Beide Konzepte können herangezogen werden, um mögliche Substitute entsprechend ihrer Kreuzpreiselastizität bzw. ihrer Umlenkungskennziffer bezogen auf ein bestimmtes Gut zu ordnen, sodass im Zuge des hypothetischen Monopolistentests die nächstbesten Substitute dem Kandidatenmarkt hinzugefügt werden. Dabei kann der Fall eintreten, dass Kreuzpreiselastizitäten und Umlenkungskennziffern nicht zur gleichen Rangfolge der Produkte führen, da die Umlenkungskennziffer auch von den abgesetzten Mengen der beiden Produkte abhängt. Sind diese Mengen sehr verschieden, dann kann dies zu unterschiedlichen relevanten Märkten führen, je nachdem ob die nächstbesten Substitute mit der Kreuzpreiselastizität oder der Umlenkungskennziffer ermittelt wurden.
Für die Entscheidung des hypothetischen Monopolisten für oder gegen eine Preiserhöhung ist vor allem die Preiselastizität der Nachfrage von Bedeutung, die Kreuzpreiselastizitäten spielen dabei nur insoweit eine Rolle, als sie einen Einfluss auf die Preiselastizität haben. Aus diesen Gründen ist die häufige Verwendung der Kreuzpreiselastizitäten für Fragen der Marktabgrenzung verfehlt.83 Das Konzept ist nur insoweit von Interesse, als es dazu beitragen kann, im Zuge des hypothetischen Monopolistentests die jeweils engsten Substitute zu identifizieren.84
Wenn keine empirischen Belege für das Substitutionsverhalten der Verbraucher vorliegen, sodass Elastizitäten und Umlenkungskennziffern quantitativ nicht ermittelt werden können, muss das nächst beste Substitut, das dem Kandidatenmarkt hinzugefügt wird, anhand der besten zur Verfügung stehenden qualitativen Indikatoren ausgewählt werden. Dabei könnten Kriterien wie funktionelle Austauschbarkeit, physische Eigenschaften, Verwendungszweck und Preislage Anhaltspunkte dafür liefern, welche Produkte als enge Substitute in Frage kommen. Für das Problem der Marktabgrenzung selbst sind sie jedoch nicht geeignet.85
Um die Marktmacht eines gewinnmaximierenden hypothetischen Monopolisten durch Nachfragesubstitution zu beschränken, ist es im Allgemeinen nicht notwendig, dass ein großer Teil der Konsumenten oder zumindest mehr als die Hälfte der Nachfrager auf Substitute ausweichen muss. Es reicht aus, dass eine hinreichende Zahl von Konsumenten substituiert. Selbst wenn es größere Konsumentengruppen gibt, die nicht in der Lage sind, das Gut durch ein anderes zu substituieren, bedeutet dies nicht, dass ein Unternehmen Marktmacht ausüben kann. Entscheidend für die Frage der Marktmacht sind die marginalen Konsumenten, denn diese bestimmen die Preiselastizität der Nachfrage.

### Angezeigte Informationen:

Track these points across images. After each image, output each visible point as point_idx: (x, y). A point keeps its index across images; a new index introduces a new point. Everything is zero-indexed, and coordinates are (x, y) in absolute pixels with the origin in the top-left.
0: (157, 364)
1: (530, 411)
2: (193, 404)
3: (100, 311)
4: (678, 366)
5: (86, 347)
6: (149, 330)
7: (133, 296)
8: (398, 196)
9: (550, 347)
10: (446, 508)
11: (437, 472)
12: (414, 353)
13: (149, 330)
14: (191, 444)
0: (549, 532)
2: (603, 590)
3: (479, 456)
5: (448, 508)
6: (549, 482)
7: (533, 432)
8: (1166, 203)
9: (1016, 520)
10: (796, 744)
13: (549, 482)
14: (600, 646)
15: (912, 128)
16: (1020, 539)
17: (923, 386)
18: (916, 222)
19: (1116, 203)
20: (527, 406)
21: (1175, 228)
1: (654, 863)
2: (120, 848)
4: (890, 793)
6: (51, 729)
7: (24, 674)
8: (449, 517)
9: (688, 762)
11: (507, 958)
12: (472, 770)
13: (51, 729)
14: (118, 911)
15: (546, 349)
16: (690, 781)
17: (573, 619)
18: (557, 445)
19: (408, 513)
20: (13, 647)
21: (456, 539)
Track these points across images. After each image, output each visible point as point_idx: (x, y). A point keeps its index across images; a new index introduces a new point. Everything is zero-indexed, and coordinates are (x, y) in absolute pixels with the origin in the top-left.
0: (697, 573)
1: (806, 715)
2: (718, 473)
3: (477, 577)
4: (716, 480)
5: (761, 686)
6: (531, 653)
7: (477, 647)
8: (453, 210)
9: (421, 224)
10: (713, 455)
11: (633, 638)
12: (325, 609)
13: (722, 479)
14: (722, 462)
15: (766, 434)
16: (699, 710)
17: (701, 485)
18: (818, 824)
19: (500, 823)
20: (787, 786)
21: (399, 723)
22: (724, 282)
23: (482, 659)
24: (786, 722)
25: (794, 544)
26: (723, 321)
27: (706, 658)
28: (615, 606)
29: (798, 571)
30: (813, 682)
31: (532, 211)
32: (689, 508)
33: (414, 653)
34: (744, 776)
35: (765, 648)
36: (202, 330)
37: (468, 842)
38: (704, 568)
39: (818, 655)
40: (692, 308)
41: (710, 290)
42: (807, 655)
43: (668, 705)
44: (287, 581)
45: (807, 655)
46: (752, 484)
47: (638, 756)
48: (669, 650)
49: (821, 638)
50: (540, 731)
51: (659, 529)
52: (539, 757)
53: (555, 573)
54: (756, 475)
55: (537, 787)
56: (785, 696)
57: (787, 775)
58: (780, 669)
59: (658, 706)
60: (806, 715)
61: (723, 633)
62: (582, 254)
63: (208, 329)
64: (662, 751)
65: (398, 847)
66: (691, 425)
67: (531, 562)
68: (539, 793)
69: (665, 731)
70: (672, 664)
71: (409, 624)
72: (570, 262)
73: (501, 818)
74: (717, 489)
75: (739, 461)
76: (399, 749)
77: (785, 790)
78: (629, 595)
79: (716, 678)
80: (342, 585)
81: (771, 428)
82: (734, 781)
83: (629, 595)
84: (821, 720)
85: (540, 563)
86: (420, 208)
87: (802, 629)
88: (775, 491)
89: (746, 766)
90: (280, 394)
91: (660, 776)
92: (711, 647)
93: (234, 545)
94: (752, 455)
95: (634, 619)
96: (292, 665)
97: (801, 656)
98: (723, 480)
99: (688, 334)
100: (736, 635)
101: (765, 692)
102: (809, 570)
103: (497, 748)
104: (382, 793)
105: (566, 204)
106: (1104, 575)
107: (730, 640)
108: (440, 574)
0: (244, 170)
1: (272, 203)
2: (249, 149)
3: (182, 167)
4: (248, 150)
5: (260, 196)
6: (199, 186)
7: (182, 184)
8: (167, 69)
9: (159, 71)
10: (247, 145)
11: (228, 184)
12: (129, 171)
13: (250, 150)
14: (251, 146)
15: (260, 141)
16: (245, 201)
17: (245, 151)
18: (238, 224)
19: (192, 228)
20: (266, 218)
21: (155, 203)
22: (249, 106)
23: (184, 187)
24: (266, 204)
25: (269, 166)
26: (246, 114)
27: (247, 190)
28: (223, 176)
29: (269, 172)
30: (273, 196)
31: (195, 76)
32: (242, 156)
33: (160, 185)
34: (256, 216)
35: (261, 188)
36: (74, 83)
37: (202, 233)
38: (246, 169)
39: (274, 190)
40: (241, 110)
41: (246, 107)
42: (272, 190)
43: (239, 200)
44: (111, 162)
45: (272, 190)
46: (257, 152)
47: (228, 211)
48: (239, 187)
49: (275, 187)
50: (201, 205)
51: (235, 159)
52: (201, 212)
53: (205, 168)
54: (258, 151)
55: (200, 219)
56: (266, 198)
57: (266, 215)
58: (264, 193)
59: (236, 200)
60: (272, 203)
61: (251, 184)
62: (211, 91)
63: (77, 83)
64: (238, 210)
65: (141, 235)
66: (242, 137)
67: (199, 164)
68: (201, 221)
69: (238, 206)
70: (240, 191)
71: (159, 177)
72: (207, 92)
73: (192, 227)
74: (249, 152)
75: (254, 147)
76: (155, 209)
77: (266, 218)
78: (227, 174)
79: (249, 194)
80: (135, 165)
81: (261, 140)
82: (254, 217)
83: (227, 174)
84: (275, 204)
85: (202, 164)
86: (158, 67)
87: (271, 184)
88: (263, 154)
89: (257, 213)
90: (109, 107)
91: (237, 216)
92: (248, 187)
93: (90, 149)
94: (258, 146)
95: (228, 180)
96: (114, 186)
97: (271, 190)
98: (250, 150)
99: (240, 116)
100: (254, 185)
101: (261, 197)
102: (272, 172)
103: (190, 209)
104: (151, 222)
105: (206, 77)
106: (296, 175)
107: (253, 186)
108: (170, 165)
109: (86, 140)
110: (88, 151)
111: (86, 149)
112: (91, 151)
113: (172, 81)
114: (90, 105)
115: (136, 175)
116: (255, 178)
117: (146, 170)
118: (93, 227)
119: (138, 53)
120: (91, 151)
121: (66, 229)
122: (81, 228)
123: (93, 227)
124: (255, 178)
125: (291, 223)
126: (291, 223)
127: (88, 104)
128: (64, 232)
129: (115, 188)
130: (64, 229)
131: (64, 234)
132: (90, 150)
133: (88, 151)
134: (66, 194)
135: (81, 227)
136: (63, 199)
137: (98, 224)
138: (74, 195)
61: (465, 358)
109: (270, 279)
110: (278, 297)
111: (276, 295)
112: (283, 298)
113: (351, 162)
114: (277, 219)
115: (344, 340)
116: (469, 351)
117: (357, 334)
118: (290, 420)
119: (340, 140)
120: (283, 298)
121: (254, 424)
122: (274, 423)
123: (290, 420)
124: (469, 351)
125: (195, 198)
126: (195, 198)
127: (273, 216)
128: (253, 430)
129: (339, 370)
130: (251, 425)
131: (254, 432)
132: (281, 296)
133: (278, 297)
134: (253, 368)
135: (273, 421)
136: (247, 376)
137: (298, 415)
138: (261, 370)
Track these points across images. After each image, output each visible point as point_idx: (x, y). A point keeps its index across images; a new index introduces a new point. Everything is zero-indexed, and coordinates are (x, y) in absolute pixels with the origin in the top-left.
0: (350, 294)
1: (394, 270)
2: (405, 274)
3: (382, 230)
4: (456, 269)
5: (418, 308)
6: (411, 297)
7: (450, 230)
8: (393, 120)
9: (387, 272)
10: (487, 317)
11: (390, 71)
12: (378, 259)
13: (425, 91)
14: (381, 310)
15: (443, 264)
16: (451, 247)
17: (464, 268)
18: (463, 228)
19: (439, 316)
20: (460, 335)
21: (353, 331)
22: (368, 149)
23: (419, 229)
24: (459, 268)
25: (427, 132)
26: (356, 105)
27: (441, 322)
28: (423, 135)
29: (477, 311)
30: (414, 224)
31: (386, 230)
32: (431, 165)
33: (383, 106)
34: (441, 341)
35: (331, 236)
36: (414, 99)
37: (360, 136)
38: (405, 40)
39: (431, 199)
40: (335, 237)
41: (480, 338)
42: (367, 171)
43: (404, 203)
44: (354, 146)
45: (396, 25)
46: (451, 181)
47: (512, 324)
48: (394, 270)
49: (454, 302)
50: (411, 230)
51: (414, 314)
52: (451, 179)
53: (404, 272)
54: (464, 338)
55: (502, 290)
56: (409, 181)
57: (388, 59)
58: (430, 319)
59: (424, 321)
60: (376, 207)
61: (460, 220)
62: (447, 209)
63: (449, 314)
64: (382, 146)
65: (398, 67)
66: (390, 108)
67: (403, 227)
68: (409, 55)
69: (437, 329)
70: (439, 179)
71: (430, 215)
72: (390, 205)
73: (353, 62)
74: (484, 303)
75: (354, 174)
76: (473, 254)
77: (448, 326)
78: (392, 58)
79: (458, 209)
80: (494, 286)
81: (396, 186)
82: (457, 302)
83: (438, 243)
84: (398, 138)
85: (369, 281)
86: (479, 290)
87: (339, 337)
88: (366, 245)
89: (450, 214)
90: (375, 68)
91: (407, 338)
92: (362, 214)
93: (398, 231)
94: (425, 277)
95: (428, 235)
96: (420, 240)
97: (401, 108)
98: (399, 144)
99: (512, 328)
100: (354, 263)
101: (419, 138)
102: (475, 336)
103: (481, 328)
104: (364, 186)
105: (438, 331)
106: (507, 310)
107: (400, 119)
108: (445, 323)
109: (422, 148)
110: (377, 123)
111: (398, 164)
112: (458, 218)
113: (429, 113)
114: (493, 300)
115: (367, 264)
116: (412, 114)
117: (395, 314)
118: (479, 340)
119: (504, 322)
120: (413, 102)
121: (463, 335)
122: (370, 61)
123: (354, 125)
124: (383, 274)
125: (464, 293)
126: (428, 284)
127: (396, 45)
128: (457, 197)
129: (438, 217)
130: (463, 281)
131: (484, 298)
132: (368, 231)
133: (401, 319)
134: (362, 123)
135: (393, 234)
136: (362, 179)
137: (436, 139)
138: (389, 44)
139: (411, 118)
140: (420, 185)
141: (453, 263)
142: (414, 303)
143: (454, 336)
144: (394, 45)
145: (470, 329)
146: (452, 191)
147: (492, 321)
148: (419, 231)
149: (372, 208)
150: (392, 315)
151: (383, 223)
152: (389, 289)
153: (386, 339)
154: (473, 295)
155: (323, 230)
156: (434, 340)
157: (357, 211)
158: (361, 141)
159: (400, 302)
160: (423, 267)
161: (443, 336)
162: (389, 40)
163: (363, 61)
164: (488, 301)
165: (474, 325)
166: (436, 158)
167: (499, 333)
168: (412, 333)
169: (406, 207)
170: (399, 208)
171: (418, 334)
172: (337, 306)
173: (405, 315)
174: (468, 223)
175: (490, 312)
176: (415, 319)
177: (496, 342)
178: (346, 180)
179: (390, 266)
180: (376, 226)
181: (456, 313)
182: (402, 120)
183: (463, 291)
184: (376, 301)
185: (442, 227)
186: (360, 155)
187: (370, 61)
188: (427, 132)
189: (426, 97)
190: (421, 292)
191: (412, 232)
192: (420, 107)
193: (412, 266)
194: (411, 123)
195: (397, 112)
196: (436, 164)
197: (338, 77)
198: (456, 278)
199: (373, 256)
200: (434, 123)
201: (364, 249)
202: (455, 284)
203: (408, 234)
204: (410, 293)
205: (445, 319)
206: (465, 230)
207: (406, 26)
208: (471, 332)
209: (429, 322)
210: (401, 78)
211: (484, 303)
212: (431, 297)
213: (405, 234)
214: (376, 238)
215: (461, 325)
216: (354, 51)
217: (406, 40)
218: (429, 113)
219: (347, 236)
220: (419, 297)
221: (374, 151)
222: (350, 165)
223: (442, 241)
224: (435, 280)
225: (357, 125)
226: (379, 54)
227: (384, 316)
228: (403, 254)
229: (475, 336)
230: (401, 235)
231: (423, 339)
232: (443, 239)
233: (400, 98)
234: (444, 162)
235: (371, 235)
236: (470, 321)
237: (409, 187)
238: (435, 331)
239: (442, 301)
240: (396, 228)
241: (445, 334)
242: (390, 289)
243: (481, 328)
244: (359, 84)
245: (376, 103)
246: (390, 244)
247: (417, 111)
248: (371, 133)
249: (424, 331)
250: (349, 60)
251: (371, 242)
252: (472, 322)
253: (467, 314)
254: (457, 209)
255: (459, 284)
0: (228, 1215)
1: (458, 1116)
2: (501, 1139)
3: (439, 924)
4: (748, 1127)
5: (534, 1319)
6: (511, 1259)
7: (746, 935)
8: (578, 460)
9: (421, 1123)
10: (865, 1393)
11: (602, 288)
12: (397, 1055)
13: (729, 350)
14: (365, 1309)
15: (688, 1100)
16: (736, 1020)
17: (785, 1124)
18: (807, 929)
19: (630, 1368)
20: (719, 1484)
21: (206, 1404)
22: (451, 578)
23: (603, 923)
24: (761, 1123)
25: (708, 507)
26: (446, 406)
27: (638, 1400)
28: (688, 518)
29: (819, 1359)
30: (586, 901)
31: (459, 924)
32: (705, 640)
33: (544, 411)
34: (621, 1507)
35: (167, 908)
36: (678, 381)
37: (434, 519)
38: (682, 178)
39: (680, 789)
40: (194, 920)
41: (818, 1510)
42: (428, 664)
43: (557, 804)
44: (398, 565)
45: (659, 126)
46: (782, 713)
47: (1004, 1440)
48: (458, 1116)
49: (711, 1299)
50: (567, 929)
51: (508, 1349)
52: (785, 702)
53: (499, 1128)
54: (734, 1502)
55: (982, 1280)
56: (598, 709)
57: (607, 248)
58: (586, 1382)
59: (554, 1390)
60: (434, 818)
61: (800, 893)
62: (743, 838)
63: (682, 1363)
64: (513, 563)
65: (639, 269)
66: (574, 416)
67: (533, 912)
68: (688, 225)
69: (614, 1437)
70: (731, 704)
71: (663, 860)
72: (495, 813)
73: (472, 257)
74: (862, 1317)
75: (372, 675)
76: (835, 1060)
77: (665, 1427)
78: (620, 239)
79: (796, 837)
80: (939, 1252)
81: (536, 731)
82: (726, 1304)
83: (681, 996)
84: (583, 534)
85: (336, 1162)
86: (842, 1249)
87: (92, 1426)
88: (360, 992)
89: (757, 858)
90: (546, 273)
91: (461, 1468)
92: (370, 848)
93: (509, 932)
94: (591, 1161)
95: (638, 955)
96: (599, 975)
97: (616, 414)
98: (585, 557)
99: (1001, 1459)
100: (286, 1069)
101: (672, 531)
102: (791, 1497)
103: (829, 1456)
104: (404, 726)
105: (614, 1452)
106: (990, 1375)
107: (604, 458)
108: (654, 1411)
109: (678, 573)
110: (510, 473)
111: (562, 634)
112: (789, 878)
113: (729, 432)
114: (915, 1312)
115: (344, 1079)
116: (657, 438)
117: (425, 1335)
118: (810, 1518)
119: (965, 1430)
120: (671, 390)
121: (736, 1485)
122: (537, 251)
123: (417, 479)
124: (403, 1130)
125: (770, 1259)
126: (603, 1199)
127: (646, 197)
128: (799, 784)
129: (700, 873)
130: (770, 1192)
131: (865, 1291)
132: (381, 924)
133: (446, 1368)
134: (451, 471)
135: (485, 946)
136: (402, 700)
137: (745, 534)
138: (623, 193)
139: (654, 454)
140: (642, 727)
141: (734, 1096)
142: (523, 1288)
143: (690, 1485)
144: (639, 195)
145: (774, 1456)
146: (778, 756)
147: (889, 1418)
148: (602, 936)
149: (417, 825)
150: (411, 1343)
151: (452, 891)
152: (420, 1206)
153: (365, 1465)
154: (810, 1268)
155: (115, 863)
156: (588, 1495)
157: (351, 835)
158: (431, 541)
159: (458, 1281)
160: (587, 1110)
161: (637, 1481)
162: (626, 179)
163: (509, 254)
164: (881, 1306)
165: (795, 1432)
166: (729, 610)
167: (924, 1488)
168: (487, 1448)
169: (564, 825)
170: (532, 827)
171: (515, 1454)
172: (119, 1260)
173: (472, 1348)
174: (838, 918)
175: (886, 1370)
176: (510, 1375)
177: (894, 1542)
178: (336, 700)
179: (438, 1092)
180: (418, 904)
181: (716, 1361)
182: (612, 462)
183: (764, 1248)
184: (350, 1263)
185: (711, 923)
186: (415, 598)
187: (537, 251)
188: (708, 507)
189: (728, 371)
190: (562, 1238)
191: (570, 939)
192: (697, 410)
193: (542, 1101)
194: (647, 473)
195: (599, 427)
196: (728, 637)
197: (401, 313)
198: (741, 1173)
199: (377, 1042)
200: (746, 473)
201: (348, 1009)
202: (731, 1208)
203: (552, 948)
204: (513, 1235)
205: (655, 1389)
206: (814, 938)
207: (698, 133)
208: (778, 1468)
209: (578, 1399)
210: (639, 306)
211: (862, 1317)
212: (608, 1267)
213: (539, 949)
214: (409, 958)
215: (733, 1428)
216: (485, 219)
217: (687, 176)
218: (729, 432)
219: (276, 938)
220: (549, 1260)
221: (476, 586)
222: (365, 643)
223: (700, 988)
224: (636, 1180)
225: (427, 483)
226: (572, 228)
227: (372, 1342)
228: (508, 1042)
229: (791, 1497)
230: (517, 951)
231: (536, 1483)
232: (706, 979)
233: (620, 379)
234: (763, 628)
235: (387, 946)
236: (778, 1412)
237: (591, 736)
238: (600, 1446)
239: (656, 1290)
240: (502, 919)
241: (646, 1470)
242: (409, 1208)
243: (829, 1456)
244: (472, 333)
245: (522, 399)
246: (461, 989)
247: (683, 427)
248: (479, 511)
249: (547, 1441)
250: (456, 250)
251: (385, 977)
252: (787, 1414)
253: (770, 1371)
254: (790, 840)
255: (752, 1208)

### Zu lösende Aufgabe:
Welche Konsumenten sind laut dem Text zur Marktabgrenzung entscheidend für die Frage der Marktmacht?

### Ergebnis der Aufgabe:
Die marginalen Konsumenten, denn sie bestimmen die Preiselastizität der Nachfrage.